Le président du tribunal l’a auditionné sur deux trophées de l’émir Abdelkader, réalisés à 7 millions de DA, comme «cadeaux» à la présidence de la République et à l’État-Major de l’ANP. «Qui a ordonné à l’ANADE de réaliser ces cadeaux, alors que la Présidence avait suspendu à l’époque les festivités de la célébration du 1er Novembre ?» l’interroge le juge. L’accusé a répondu que «l’ANADE a l’habitude d’honorer les entreprises innovantes, à l’occasion des fêtes nationales. Un programme a été tracé pour honorer le président de la République Abdelmadjid Tebboune pour ses efforts pour la promotion de la jeunesse et aussi l’institution militaire qui a signé un accord de partenariat, le premier du genre, pour l’édification de l’économie nationale. J’ai avisé le Premier ministère qui m’a donné son aval pour la présidence de la République et le trophée leur a été remis, mais il n’y avait pas de retour pour l’institution militaire, alors j’ai gardé le trophée dans mon bureau». Il est interrompu par le juge : «La perquisition a relevé l’absence de ce trophée.» Interrogé sur le financement de ces cadeaux, il a répondu que «c’est le budget de l’ANADE qui s’en est chargé», ajoutant : «Il s’agit de cadeaux d’une institution publique à la présidence de la République. J’ai reçu des cadeaux artisanaux de la part d’ambassadeurs dans le cadre de partenariat.» 
 
Deux trophées de l’émir Abdelkader ou «les cadeaux avec l’argent des jeunes»
 
L’expertise a relevé également l’absence d’équipements, dont des tablettes électroniques, des puces et des ordinateurs. L’accusé a déclaré qu’il a transféré le matériel au service d’informatique.
Le président de l’audience avait auditionné, dans la matinée, l’ancien PDG d’Alrim, Mokhtar Tayane, sur, notamment les avantages accordés à la famille de Diafat. L’ancien ministre a insisté, lors de son audition, qu’il s’agit d’une «relation purement professionnelle». «Je n’ai jamais appelé M. Tayane pour une intervention en faveur de ma femme, je lui ai juste demandé de m’expliquer la procédure pour qu’elle puisse bénéficier de la charpente métallique vu les délais de réalisation d’Alrim», se défend-il. «Je ne l’ai pas informé que c’est ma femme qui est enseignante. Elle a été lésée alors que j’étais ministre et je ne me suis pas intervenu. Elle voulait construite une écurie pour les chevaux. Je ne suis pas corrompu. Je n’ai jamais demandé à quelqu’un de recruter mes frères», insiste-t-il en larmes. Le juge lui lance : «Les chevaux que vous lui avez offerts ?» Il répond : «Ce n’est pas interdit à un homme d’offrir des cadeaux à sa femme.» 
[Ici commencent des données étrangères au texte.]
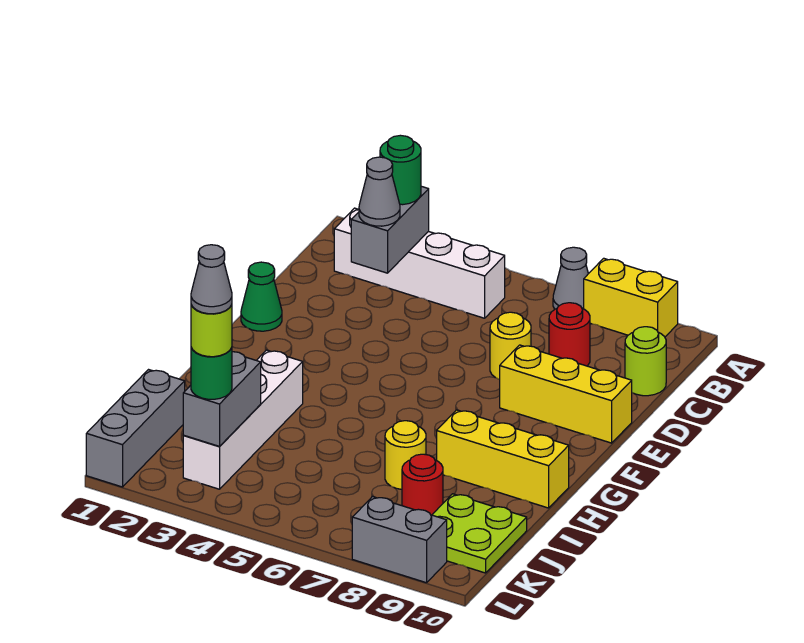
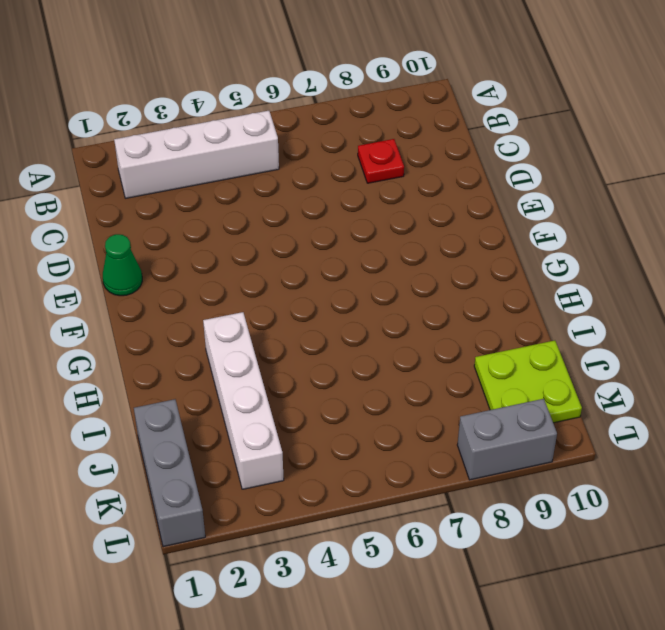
red plate C8 level 1 -> red round brick C8 level 1
none -> grey cone A7 level 1
none -> yellow brick A8:A9 level 1
none -> lime round brick C10 level 1

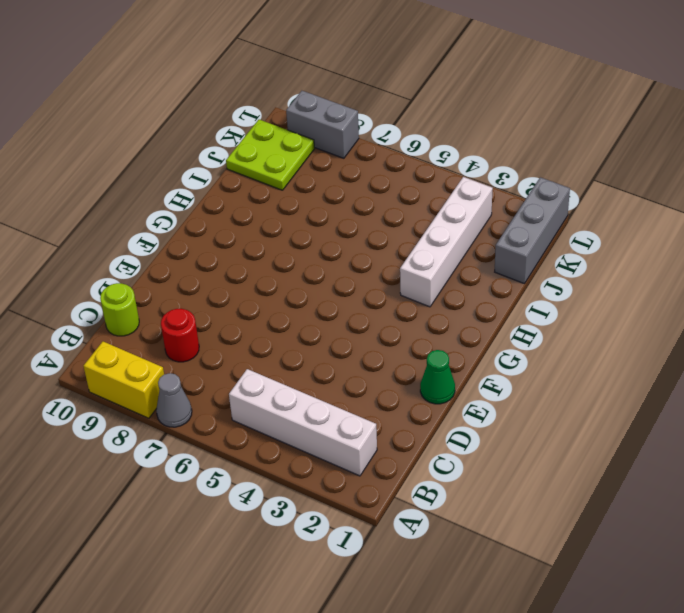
none -> yellow round brick D7 level 1
none -> yellow brick E8:E10 level 1
none -> yellow brick H8:H10 level 1

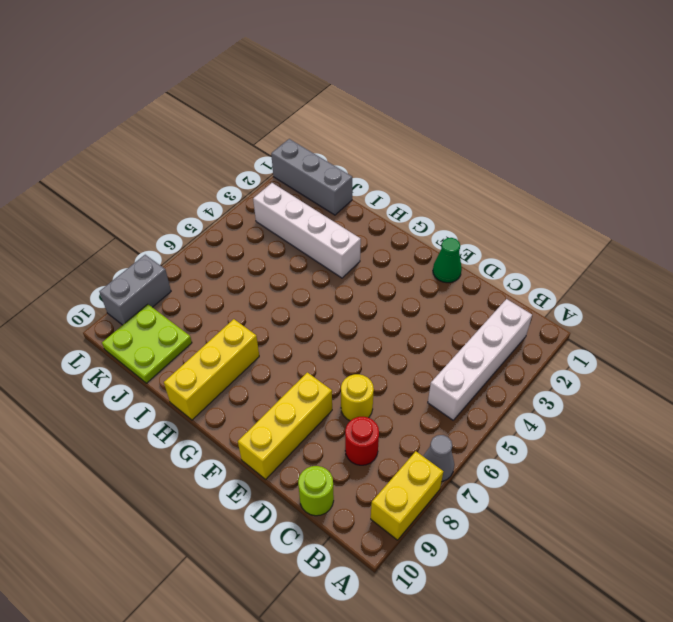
none -> yellow round brick I7 level 1
none -> red round brick J8 level 1
none -> grey brick B3:C3 level 2

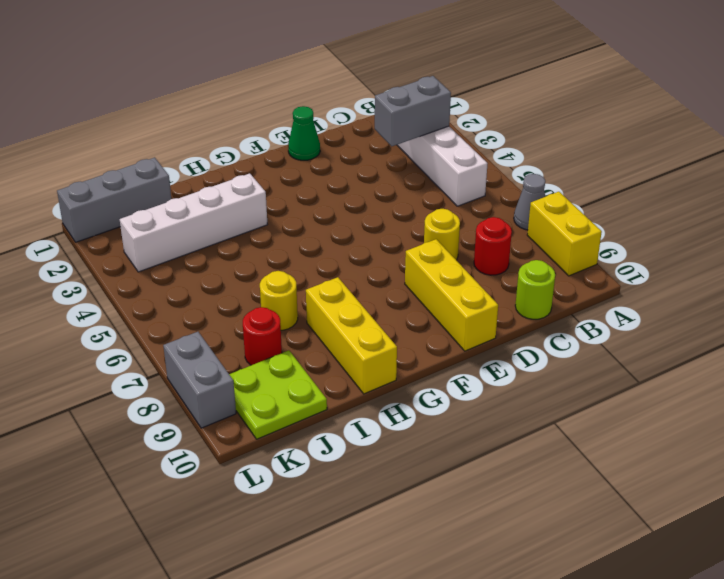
none -> grey brick J3:K3 level 2
none -> green round brick B3 level 3
none -> grey cone C3 level 3

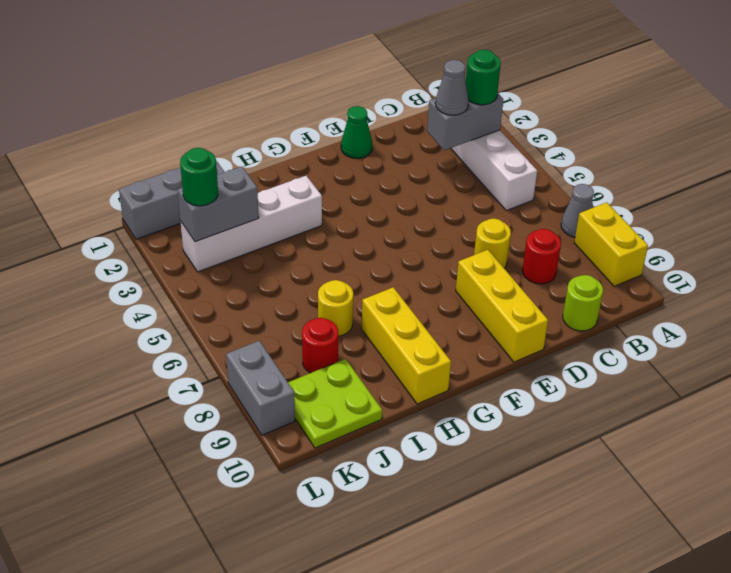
none -> lime round brick K3 level 4
none -> grey cone K3 level 5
«Vous avez sollicité le PDG d’Alrim pour équiper votre bureau ?» lance le président de l’audience. Diafat a répondu : «Le ministère ne dispose de rien.» Et il est interrompu par le magistrat : «Mais aucune trace du matériel ?» Diafat a précisé qu’il n’est pas responsable du matériel dont le contrôle est du ressort du Premier ministère. Il a également affirmé qu’il a procédé aux nominations et aux promotions des directeurs de wilaya de l’ANADE, suite aux propositions du DG de cette dernière et l’accord du Premier ministre.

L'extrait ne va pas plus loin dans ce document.